## What the task asks:
Give back, word for word, only the lines from the opening of the records through the one with "Fabrikalar, şantiyeler, yazlıklar". Pictures stay out.

## Data records:
════
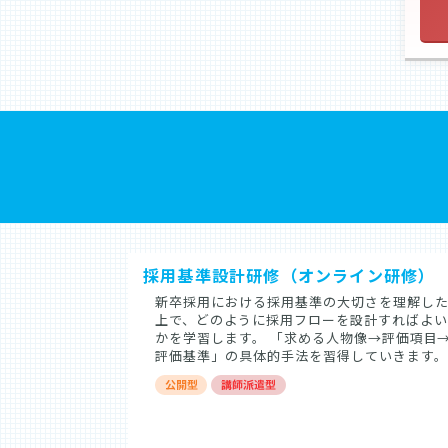
採用基準設計研修（オンライン研修）
新卒採用における採用基準の大切さを理解し
上で、どのように採用フローを設計すればよい
かを学習します。 「求める人物像→評価項目
評価基準」の具体的手法を習得していきます。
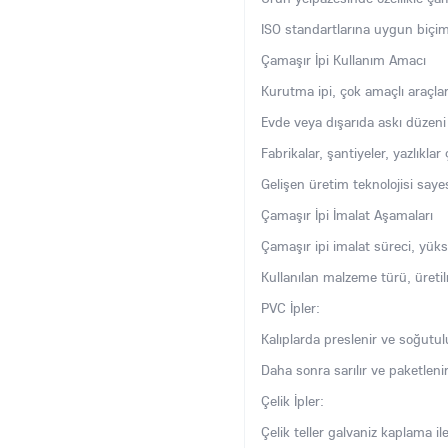
ISO standartlarına uygun biçimd
Çamaşır İpi Kullanım Amacı
Kurutma ipi, çok amaçlı araçlar
Evde veya dışarıda askı düzeni o
Fabrikalar, şantiyeler, yazlıklar 
Gelişen üretim teknolojisi saye
Çamaşır İpi İmalat Aşamaları
Çamaşır ipi imalat süreci, yükse
Kullanılan malzeme türü, üreti
PVC İpler:
Kalıplarda preslenir ve soğutul
Daha sonra sarılır ve paketlenir
Çelik İpler:
Çelik teller galvaniz kaplama ile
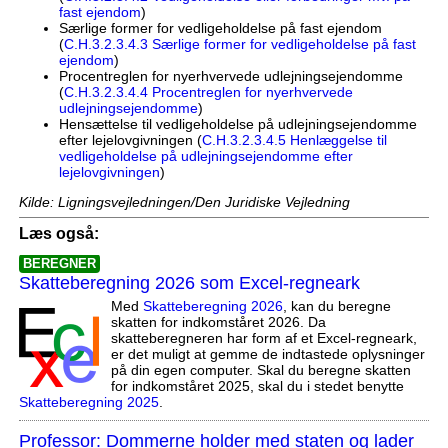
fast ejendom
)
Særlige former for vedligeholdelse på fast ejendom
(
C.H.3.2.3.4.3 Særlige former for vedligeholdelse på fast
ejendom
)
Procentreglen for nyerhvervede udlejningsejendomme
(
C.H.3.2.3.4.4 Procentreglen for nyerhvervede
udlejningsejendomme
)
Hensættelse til vedligeholdelse på udlejningsejendomme
efter lejelovgivningen (
C.H.3.2.3.4.5 Henlæggelse til
vedligeholdelse på udlejningsejendomme efter
lejelovgivningen
)
Kilde: Ligningsvejledningen/Den Juridiske Vejledning
Læs også:
BEREGNER
Skatteberegning 2026 som Excel-regneark
Med
Skatteberegning 2026
, kan du beregne
skatten for indkomståret 2026. Da
skatteberegneren har form af et Excel-regneark,
er det muligt at gemme de indtastede oplysninger
på din egen computer. Skal du beregne skatten
for indkomståret 2025, skal du i stedet benytte
Skatteberegning 2025
.
Professor: Dommerne holder med staten og lader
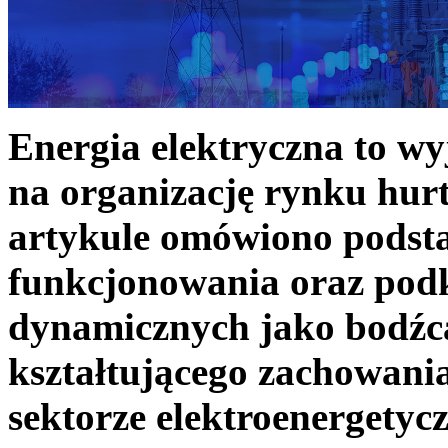
Energia elektryczna to w
na organizację rynku hurt
artykule omówiono podst
funkcjonowania oraz podk
dynamicznych jako bodźc
kształtującego zachowani
sektorze elektroenergetyc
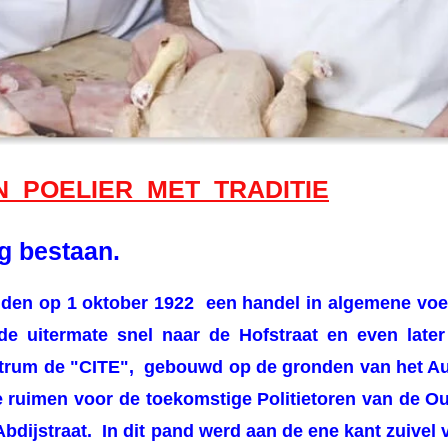
 POELIER MET TRADITIE
g bestaan.
enden op
1 oktober 1922 een handel in algemene vo
de uitermate snel naar de Hofstraat en even later
trum de "CITE", gebouwd op de gronden van het Au
 te ruimen voor de toekomstige Politietoren van de
Abdijstraat
.
In dit pand werd aan de ene kant zuivel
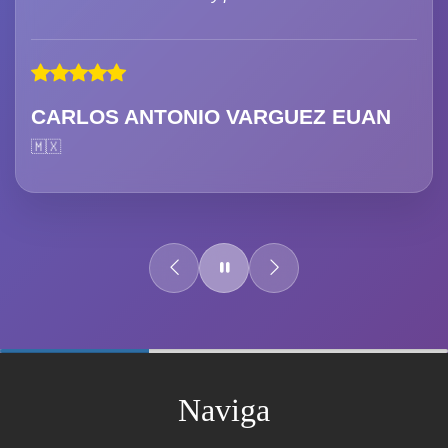
CARLOS ANTONIO VARGUEZ EUAN
🇲🇽
60%
Complete
Naviga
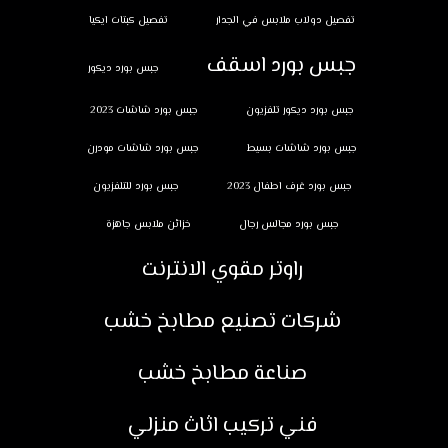
تفصيل دولاب ملابس في الجدار
تفصيل كبتات ايكيا
جبس بورد اسقف
جبس بورد ديكور
جبس بورد ديكور تلفزيون
جبس بورد شاشات 2023
جبس بورد شاشات بسيط
جبس بورد شاشات مودرن
جبس بورد غرف اطفال 2023
جبس بورد للتلفزيون
جبس بورد مجالس رجال
خزائن ملابس جاهزة
راوتر مقوي الانترنت
شركات تصنيع مطابخ خشب
صناعة مطابخ خشب
فني تركيب اثاث منزلي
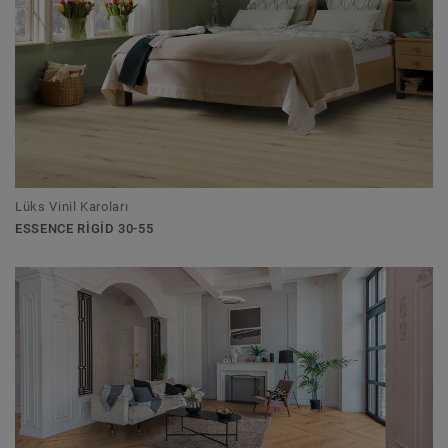
Lüks Vinil Karoları
ESSENCE RIGID 30-55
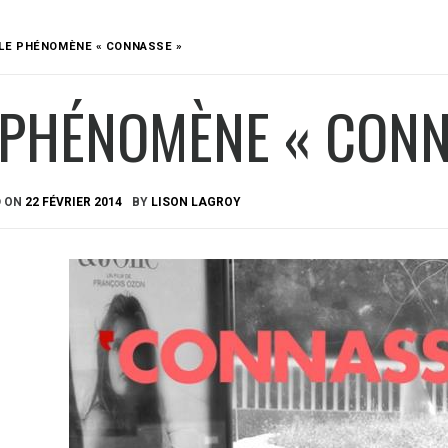
LE PHÉNOMÈNE « CONNASSE »
 PHÉNOMÈNE « CONN
D ON
22 FÉVRIER 2014
BY
LISON LAGROY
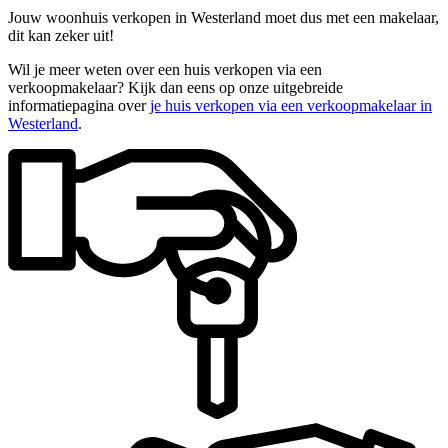
Jouw woonhuis verkopen in Westerland moet dus met een makelaar,
dit kan zeker uit!
Wil je meer weten over een huis verkopen via een
verkoopmakelaar? Kijk dan eens op onze uitgebreide
informatiepagina over
je huis verkopen via een verkoopmakelaar in
Westerland
.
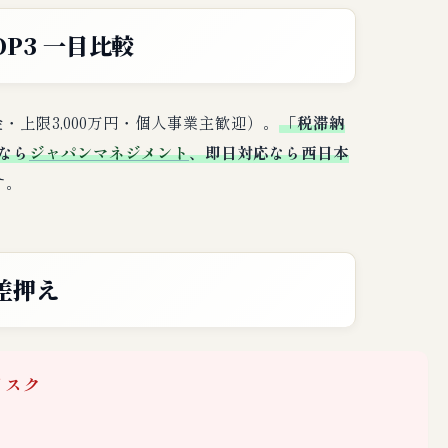
P3 一目比較
金・上限3,000万円・個人事業主歓迎）。
「税滞納
なら
ジャパンマネジメント
、即日対応なら西日本
す。
差押え
リスク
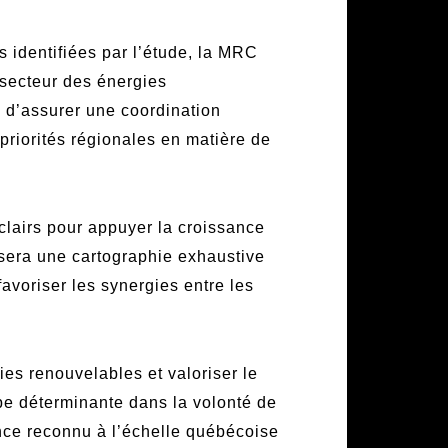
 identifiées par l’étude, la MRC
 secteur des énergies
n d’assurer une coordination
s priorités régionales en matière de
 clairs pour appuyer la croissance
ssera une cartographie exhaustive
avoriser les synergies entre les
es renouvelables et valoriser le
ape déterminante dans la volonté de
ce reconnu à l’échelle québécoise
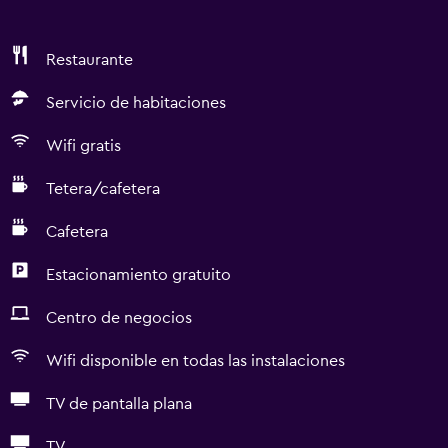
Restaurante
Servicio de habitaciones
Wifi gratis
Tetera/cafetera
Cafetera
Estacionamiento gratuito
Centro de negocios
Wifi disponible en todas las instalaciones
TV de pantalla plana
TV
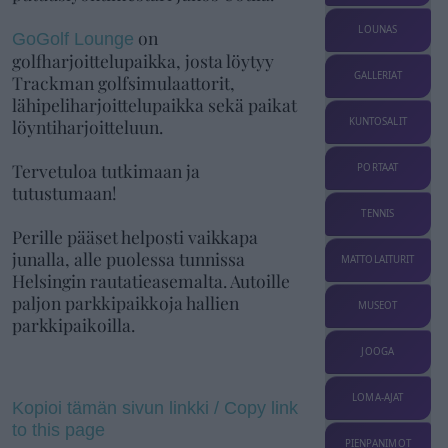
LOUNAS
on
GoGolf Lounge
golfharjoittelupaikka, josta löytyy
GALLERIAT
Trackman golfsimulaattorit,
lähipeliharjoittelupaikka sekä paikat
löyntiharjoitteluun.
KUNTOSALIT
Tervetuloa tutkimaan ja
PORTAAT
tutustumaan!
TENNIS
Perille pääset helposti vaikkapa
junalla, alle puolessa tunnissa
MATTOLAITURIT
Helsingin rautatieasemalta. Autoille
paljon parkkipaikkoja hallien
MUSEOT
parkkipaikoilla.
JOOGA
LOMA-AJAT
Kopioi tämän sivun linkki / Copy link
to this page
PIENPANIMOT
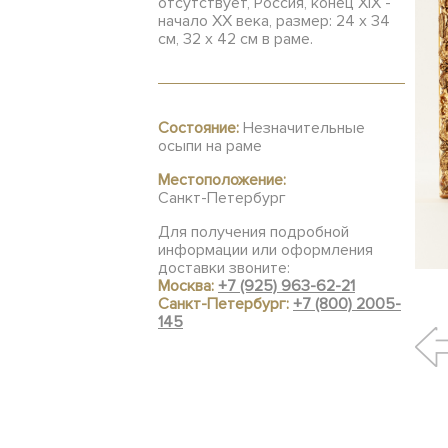
отсутствует, Россия, конец XIX -
начало XX века, размер: 24 х 34
см, 32 х 42 см в раме.
Состояние:
Незначительные
осыпи на раме
Местоположение:
Санкт-Петербург
Для получения подробной
информации или оформления
доставки звоните:
Москва:
+7 (925) 963-62-21
Санкт-Петербург:
+7 (800) 2005-
145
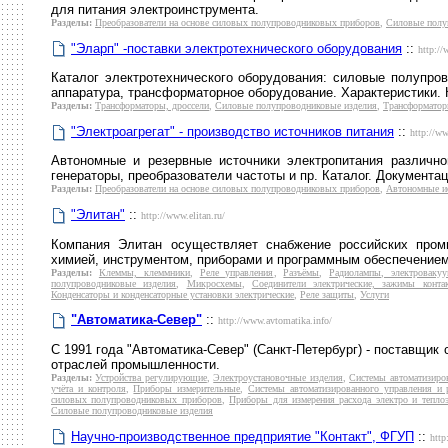
для питания электроинструмента.
Разделы:
Преобразователи на основе силовых полупроводниковых приборов
,
Силовые полу
"Эларп" -поставки электротехнического оборудования
::
http://
Каталог электротехнического оборудования: силовые полупров
аппаратура, трансформаторное оборудование. Характеристики. 
Разделы:
Трансформаторы, дроссели
,
Силовые полупроводниковые изделия
,
Трансформатор
"Электроагрегат" - производство источников питания
::
http://ww
Автономные и резервные источники электропитания различно
генераторы, преобразователи частоты и пр. Каталог. Документа
Разделы:
Преобразователи на основе силовых полупроводниковых приборов
,
Автономные и
"Элитан"
::
http://www.elitan.ru/
Компания Элитан осуществляет снабжение российских пром
химией, инструментом, приборами и программным обеспечением
Разделы:
Клеммы, клеммники
,
Реле управления
,
Разъёмы
,
Радиолампы, электроваку
полупроводниковые изделия
,
Микросхемы
,
Соединители электрические, зажимы конта
Конденсаторы и конденсаторные установки электрические
,
Реле защиты
,
Услуги
"Автоматика-Север"
::
http://www.avtomatika.info/
С 1991 года "Автоматика-Север" (Санкт-Петербург) - поставщик
отраслей промышленности.
Разделы:
Устройства регулирующие
,
Электроустановочные изделия
,
Системы автоматизиров
учёта и контроля
,
Приборы измерительные
,
Системы автоматизированного управления и 
силовых полупроводниковых приборов
,
Приборы для измерения расхода электро и теплоэ
Силовые полупроводниковые изделия
Научно-производственное предприятие "Контакт", ФГУП
::
http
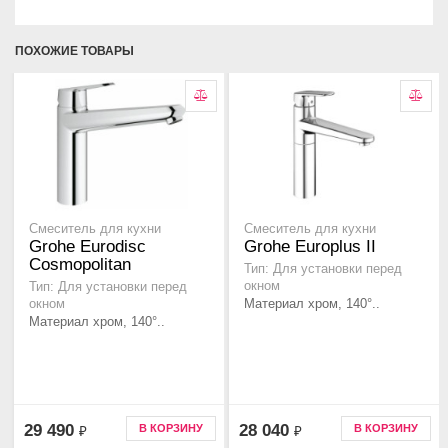
ПОХОЖИЕ ТОВАРЫ
Смеситель для кухни
Смеситель для кухни
Grohe Eurodisc
Grohe Europlus II
Cosmopolitan
Тип: Для установки перед
окном
Тип: Для установки перед
Материал хром, 140°..
окном
Материал хром, 140°..
29 490
28 040
В КОРЗИНУ
В КОРЗИНУ
₽
₽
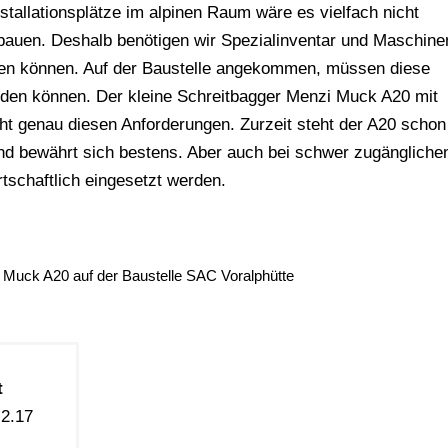
nstallationsplätze im alpinen Raum wäre es vielfach nicht
bauen. Deshalb benötigen wir Spezialinventar und Maschine
rden können. Auf der Baustelle angekommen, müssen diese
den können. Der kleine Schreitbagger Menzi Muck A20 mit
cht genau diesen Anforderungen. Zurzeit steht der A20 schon
nd bewährt sich bestens. Aber auch bei schwer zugängliche
rtschaftlich eingesetzt werden.
 Muck A20 auf der Baustelle SAC Voralphütte
t
 2.17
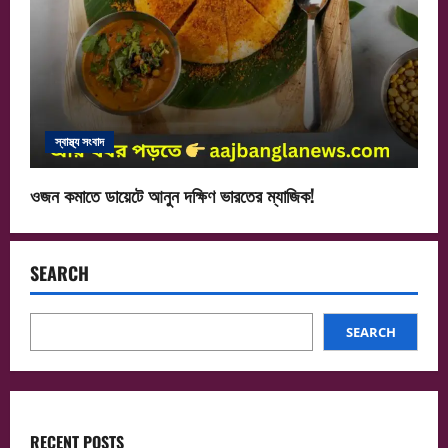
স্বাস্থ্য সংবাদ
ওজন কমাতে ডায়েটে আনুন দক্ষিণ ভারতের ম্যাজিক!
SEARCH
SEARCH
RECENT POSTS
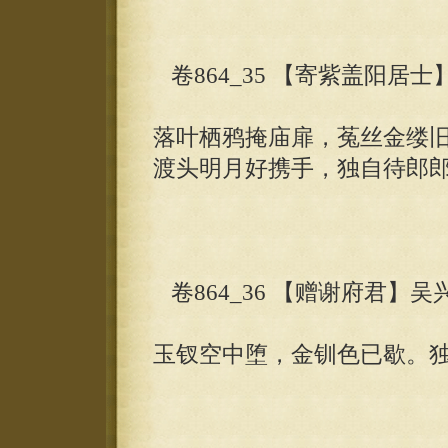
卷864_35 【寄紫盖阳居
落叶栖鸦掩庙扉，菟丝金缕
渡头明月好携手，独自待郎
卷864_36 【赠谢府君】吴
玉钗空中堕，金钏色已歇。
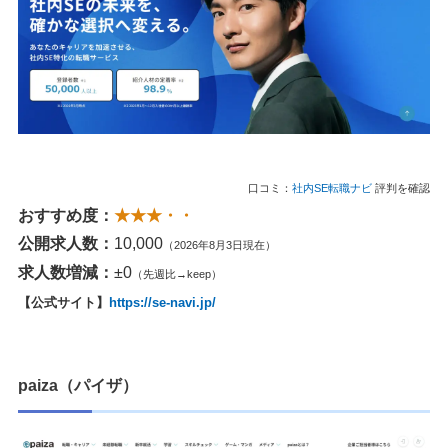
口コミ：
社内SE転職ナビ
評判を確認
おすすめ度：
★★★・・
公開求人数：
10,000
（2026年8月3日現在）
求人数増減：
±0
（先週比→keep）
【公式サイト】
https://se-navi.jp/
paiza（パイザ）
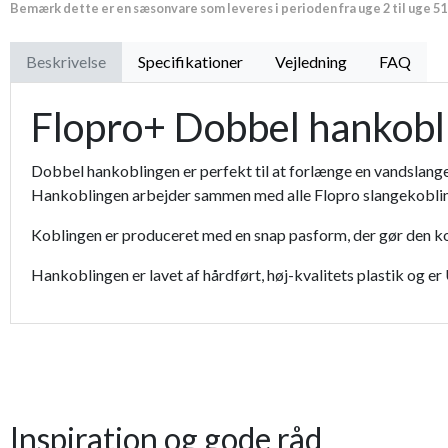
Bemærk dette er en sæsonvare som leveres i perioden fra uge 2 til uge 51
Proffesionel vandingspose 100 liter
Beskrivelse
Specifikationer
Vejledning
FAQ
Flopro+ Dobbel hankobl
Dobbel hankoblingen er perfekt til at forlænge en vandslan
Hankoblingen arbejder sammen med alle Flopro slangekobling
Koblingen er produceret med en snap pasform, der gør den k
Hankoblingen er lavet af hårdført, høj-kvalitets plastik og er
Inspiration og gode råd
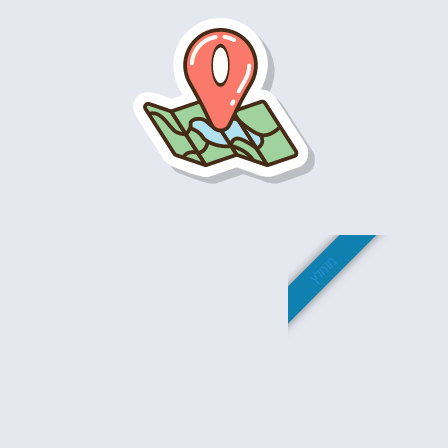
מומלץ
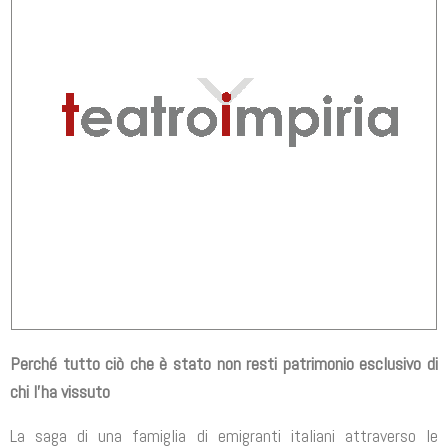
Perché tutto ciò che è stato non resti patrimonio esclusivo di
chi l’ha vissuto
La saga di una famiglia di emigranti italiani attraverso le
════
## Response to the exercise:
採用基準設計研修（オンライン研修）
新卒採用における採用基準の大切さを理解し
上で、どのように採用フローを設計すればよい
かを学習します。 「求める人物像→評価項目
評価基準」の具体的手法を習得していきます。
ISO standartlarına uygun biçimd
Çamaşır İpi Kullanım Amacı
Kurutma ipi, çok amaçlı araçlar
Evde veya dışarıda askı düzeni o
Fabrikalar, şantiyeler, yazlıklar 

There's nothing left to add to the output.